La Banque africaine de développement (BAD) s’est engagée, ce lundi 11 à Paris, en marge des assises du «One Planet Summit», à contribuer à la mobilisation de 6,5 milliards de dollars sur 5 ans, en faveur de l’initiative la Grande muraille verte projetée dans la région du Sahel.

Ces ressources permettront de mettre en œuvre une série de programmes de soutien à la Grande muraille verte, qui vise à restaurer les paysages désertiques actuels de l’Afrique, en assurant la sécurité alimentaire, en créant des emplois et en incitant des millions d’Africains, du Sénégal à Djibouti, à rester dans la région du Sahel.

«La Grande muraille verte fait partie du système de défense de l’environnement en Afrique.
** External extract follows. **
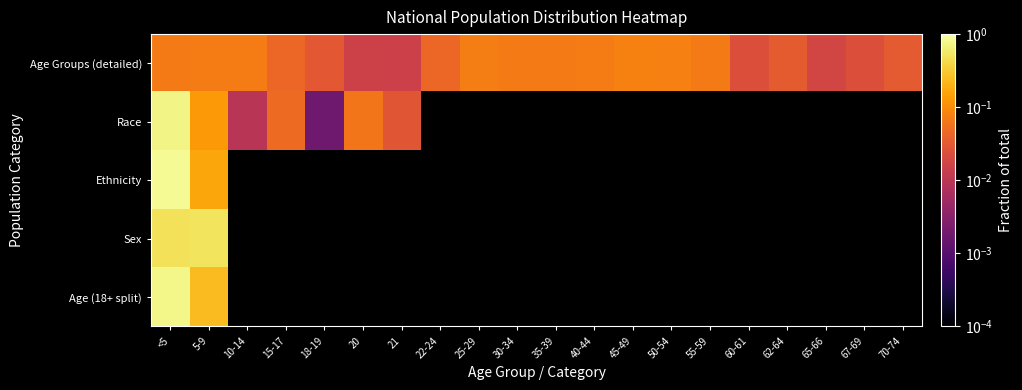

Which series has the largest total across all categories?

Age Groups (detailed)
Un bouclier contre les assauts de la désertification et de la dégradation de l’environnement», a indiqué le président de la BAD, Akinwumi Adesina en visioconférence depuis Abidjan.
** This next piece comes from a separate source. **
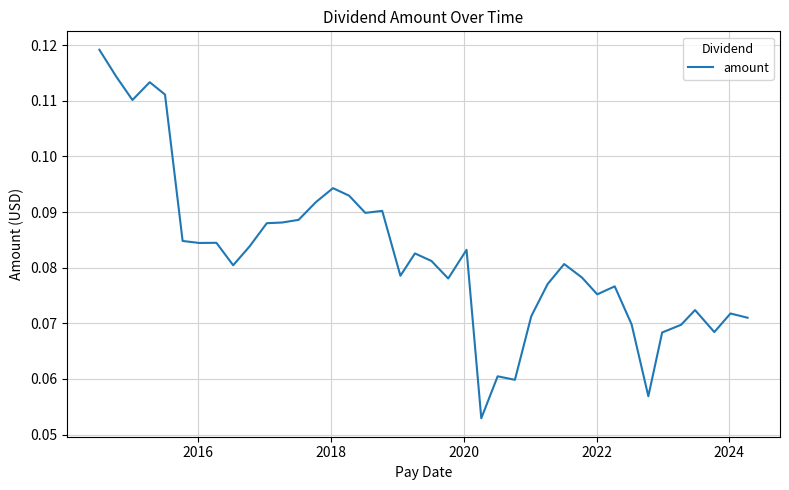

Count the values in the range 0 to 1.

40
«Au moment où nous remontons la pente face au coronavirus et à ses répercussions sur notre monde, nous devons réajuster notre modèle de croissance. Nous devons prioriser la croissance qui protège l’environnement et la biodiversité, et cesser de privilégier celle qui compromet notre bien commun», a déclaré Adesina.

L’avenir de la région du Sahel en Afrique dépend de la Grande muraille verte, a-t-il soutenu, soulignant que «sans elle, le Sahel risque de disparaître sous l’effet du changement climatique et de la désertification

« Cette initiative constitue l’instrument privilégié de nos Etats Sahélo-sahariens pour s’engager et s’unir face aux enjeux récurrents de la désertification et de la dégradation des terres, la perte de la biodiversité et les changements climatiques», a déclaré de son côté, le Président mauritanien, Mohamed Ould Cheikh El Ghazouani, qui a pris part à ce sommet.

Le plan de la Grande muraille verte consiste à planter une mosaïque d’arbres, de prairies, de végétation et de plantes sur 8.000 kilomètres de long et 15 kilomètres de large à travers le Sahara et le Sahel de l’Océan Atlantique à la Mer Rouge, pour restaurer les terres dégradées et aider les habitants de la région à produire une nourriture adéquate, à créer des emplois et à promouvoir la paix.